Sebaliknya, Malaysia telah membangun sistem tata kelola yang terpusat melalui Shariah Advisory Council (SAC) di bawah Bank Negara Malaysia. Setiap keputusan SAC bersifat final dan mengikat bagi seluruh lembaga keuangan Islam, sehingga tidak ada ruang perbedaan interpretasi antar institusi. Standardisasi yang ketat ini menciptakan stabilitas regulasi, memperkecil risiko ketidakpatuhan syariah, dan mendorong inovasi produk secara lebih terarah. Anggota Shariah Committee di Malaysia diwajibkan memiliki latar belakang pendidikan syariah yang kuat, menguasai bahasa Arab dan Inggris, serta tidak diperkenankan merangkap jabatan di sektor yang sama. Hal ini meningkatkan kualitas independensi dan profesionalisme pengawasan syariah di Malaysia.

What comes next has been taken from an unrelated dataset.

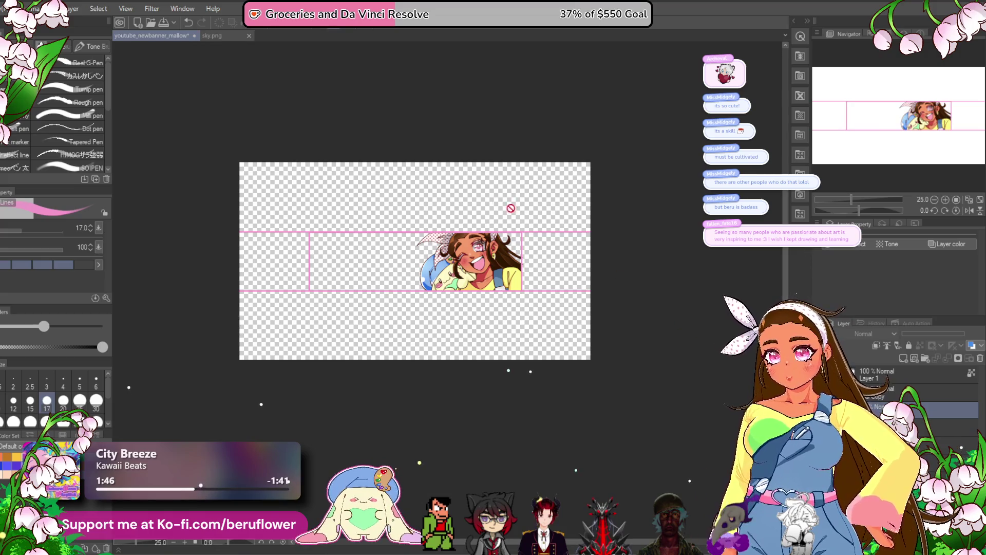
pyautogui.click(249, 35)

Kelemahan pada aspek audit syariah di Indonesia juga tampak jelas. Malaysia secara tegas mengatur kewajiban audit syariah tahunan yang pelaksanaannya dievaluasi langsung oleh Bank Negara Malaysia. Laporan audit tersebut menjadi bagian dari dokumen publik dalam laporan tahunan lembaga keuangan. Di Indonesia, audit syariah masih menjadi domain internal DPS tanpa supervisi eksternal yang kuat. Ketika audit syariah tidak terstandardisasi dan tidak bersifat publik, risiko ketidakpatuhan syariah menjadi lebih sulit dipetakan, sementara konsumen tidak memiliki akses memadai untuk menilai integritas syariah suatu lembaga.

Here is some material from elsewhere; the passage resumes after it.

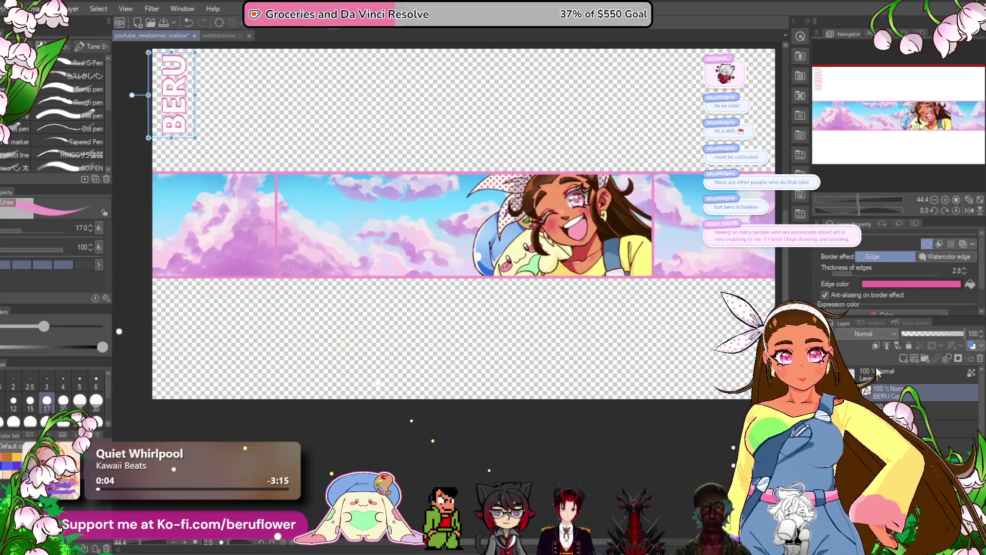
pyautogui.press('ctrl+t')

Artikel tersebut juga menunjukkan bahwa Indonesia sebenarnya lebih ketat dalam memilih kontrak atau model akad untuk memastikan kesesuaiannya dengan fiqh muamalah. Pendekatan kehati-hatian ini baik dari sisi integritas syariah, namun membawa konsekuensi berupa lambatnya inovasi produk keuangan syariah. Pada saat Malaysia meluncurkan berbagai inovasi yang agresif, meskipun sebagian menuai kritik, Indonesia cenderung berhati-hati ke titik stagnan. Keterlambatan inovasi ini menyebabkan industri keuangan syariah Indonesia tertinggal dalam kompetisi regional, terlebih dalam menghadapi perkembangan teknologi finansial dan digitalisasi ekonomi yang berkembang pesat.
Indonesia sebenarnya memiliki modal struktural yang signifikan. Keberadaan peradilan agama yang menjadi yurisdiksi resmi sengketa perbankan syariah merupakan keunggulan yang tidak dimiliki seluruh negara. Namun keunggulan tersebut tidak sepenuhnya termanfaatkan karena implementasi kepatuhan syariah antar lembaga masih belum seragam. Ketidakteraturan implementasi pada level industri dapat memunculkan beban perkara yang lebih besar bagi peradilan agama dan berpotensi menciptakan ketidakstabilan preseden hukum.
Dalam konteks lebih luas, artikel ini memberikan sinyal kuat bahwa Indonesia sedang bergerak menuju model yang lebih terpusat, namun pergerakan tersebut masih bersifat bertahap dan perlu percepatan. Reformasi struktural harus diarahkan untuk memperkuat kewenangan DSN-MUI agar keputusan syariah bersifat mengikat, memperbaiki tata kelola DPS agar lebih independen dan profesional, dan membangun sistem audit syariah eksternal yang terstandardisasi secara nasional. Selain itu, pengembangan SDM syariah perlu diperkuat melalui peningkatan kapasitas fiqh kontemporer, riset ekonomi syariah, hingga kemampuan memahami instrumen keuangan modern agar inovasi tidak berhenti pada akad-akad klasik.
Pada akhirnya, masa depan industri keuangan syariah Indonesia sangat ditentukan oleh keberanian mereformasi tata kelola syariahnya. Indonesia memiliki potensi besar untuk menjadi pusat keuangan syariah global, namun potensi tersebut tidak akan terwujud jika tata kelola syariahnya tidak kokoh, tidak terstandardisasi, dan tidak responsif terhadap perubahan zaman. Keuangan syariah bukan sekadar pilihan bisnis, tetapi amanah moral dan sosial. Amanah ini hanya dapat ditegakkan melalui sistem pengawasan yang kuat, transparan, dan terintegrasi dengan prinsip maqasid al-syariah. Reformasi tata kelola syariah bukan lagi sekadar opsi, tetapi keharusan strategis bagi masa depan industri keuangan Islam di Indonesia.